BEGIN
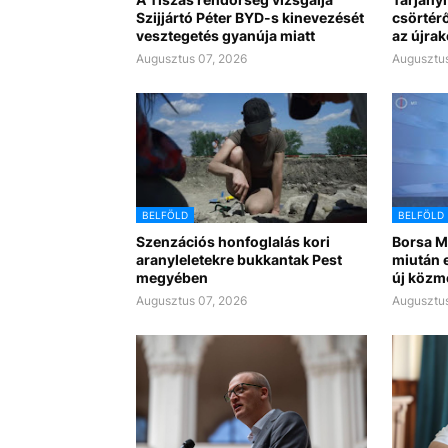
Szijjártó Péter BYD-s kinevezését
csörtérő
vesztegetés gyanúja miatt
az újra
Augusztus 07, 2026
Augusztus
BELFÖLD
BELFÖLD
Szenzációs honfoglalás kori
Borsa Mi
aranyleletekre bukkantak Pest
miután e
megyében
új közm
Augusztus 07, 2026
Augusztus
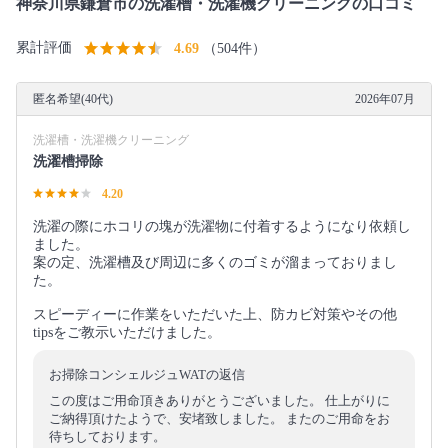
神奈川県鎌倉市の洗濯槽・洗濯機クリーニングの口コミ
累計評価
4.69
（504件）
匿名希望(40代)
2026年07月
洗濯槽・洗濯機クリーニング
洗濯槽掃除
4.20
洗濯の際にホコリの塊が洗濯物に付着するようになり依頼し
ました。
案の定、洗濯槽及び周辺に多くのゴミが溜まっておりまし
た。
スピーディーに作業をいただいた上、防カビ対策やその他
tipsをご教示いただけました。
お掃除コンシェルジュWATの返信
この度はご用命頂きありがとうございました。 仕上がりに
ご納得頂けたようで、安堵致しました。 またのご用命をお
待ちしております。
END
▸ **Directive**: Give the part of the material that opens with the line containing "神奈川県鎌倉市の洗濯槽・洗濯機クリーニングの口コミ" and closes with the end of the material again, swapping "ご用命" for "ご依頼" and leaving everything else unchanged.

▸ **Answer space**:
神奈川県鎌倉市の洗濯槽・洗濯機クリーニングの口コミ
累計評価
4.69
（504件）
匿名希望(40代)
2026年07月
洗濯槽・洗濯機クリーニング
洗濯槽掃除
4.20
洗濯の際にホコリの塊が洗濯物に付着するようになり依頼し
ました。
案の定、洗濯槽及び周辺に多くのゴミが溜まっておりまし
た。
スピーディーに作業をいただいた上、防カビ対策やその他
tipsをご教示いただけました。
お掃除コンシェルジュWATの返信
この度はご依頼頂きありがとうございました。 仕上がりに
ご納得頂けたようで、安堵致しました。 またのご依頼をお
待ちしております。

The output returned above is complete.